Is Libya another Iraq gone wrong?

Alaa Murad , Monday 21 Mar 2011

Egyptian observers debate around the no-fly zone, the current UN actions and the fact that Arab regimes are too busy with domestic affairs to coordinate military action against Gaddafi

Libya
Libyan men celebrates on a destroyed tank belonging to the forces of Muammar Gaddafi in the outskirts of Benghazi, eastern Libya, Sunday, 20 March 2011. (AP)

Operation Odyssey Dawn and the launch of the so-called “limited military action” on the Gaddafi regime in Libya are proceeding with official regional approval and an uneasy popular consent.

As Libya’s bloody situation continued to deteriorate with Muammar Gaddafi’s stubborn cling to power, the Arab world is served a reminder of the invasion of Iraq.
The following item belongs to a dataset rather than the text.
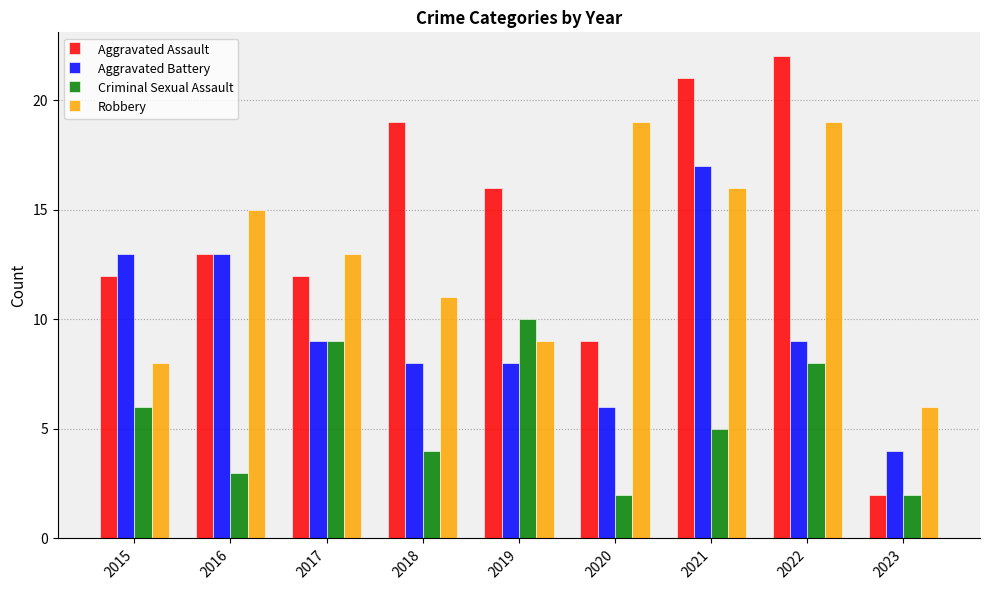

How many data points in Aggravated Battery are less than 9?

4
The situation, however, is quite different from how it was then, and so are popular sentiments.

Unlike with Iraq, the United States insisted that regional acceptance was imperative for any military action and the idea of enforcing a no-fly zone only gained traction following the Arab League’s consensus.

The intervention in this case is undoubtedly under UN auspices, and, therefore, legitimate under international law. But it is the involvement of NATO nations instead of local African or Middle Eastern forces that is stirring old sentiments.

French planes were the first to sweep over Libya targeting tanks and vehicles. France was soon joined by the United States and Britain.

Ahmed Bahaa El Din Shaaban, a founding member of the Kefaya opposition movement in Egypt and a political writer, nevertheless condemns the intervention that “threatens a sister Arab country.”

He argues the intervention would complicate Libya's future and create numerous problems for its people as well being an opportunity for the implementation of a United States agenda in the region.

Were the intervention lead by Arab countries, it would not have been any less problematic, according to Shaaban. He implied that the Arabs’ reluctance to do so, instead leaving it to the ‘international community’, was to avoid Arab on Arab bloodshed.

“Gaddafi cornered them, he shut out all other alternatives,” he declared.

According to Mayada Shawky, a teaching assistant in the British University in Egypt, the Arab states could not go as far as intervening against Gaddafi’s regime because it would raise questions regarding their own.

“They just ‘condemned’ Gaddafi’s violence, but no one was willing to take action against him,” says Shawky. “No one would make such a statement against Gaddafi because it would open their very own can of worms.”

“They [the Arab states] did not do anything to Al Bashir for the exact same reason,” she continued in reference to Sudan’s president Omar Al Bashir, for whom a warrant has been issued by the International Criminal Court for committing war crimes.

Shawky does not consider the military action in Libya an invasion with the absence of ground troops giving her some comfort.

“As long as they only attack Gaddafi’s military targets and as long as there are no ground troops they will leave once the threat is over,” she said. “It’s become so bad in Libya; I do not see how this could make it worse.”

Mostafa El-Barbari, a young graduate, agrees. “As long as there are no ground troops, it is acceptable, but someone had to intervene.”

He noted that Arab states could not intervene because they were either trying to prevent a revolution in their own countries or embarking upon one.

Following the beginning of the military campaign against Muammar Gaddafi, he broadcasted an audio message on Libya’s state TV saying, among other things, that “all tyrants fall under the feet of their people,” referring to Hitler and Mussolini.

There were some international concerns regarding the UN-backed intervention as well.

China and Russia, permanent Security Council members, abstained from voting on a military action in Libya, arguing it would result in more loss of civilian life.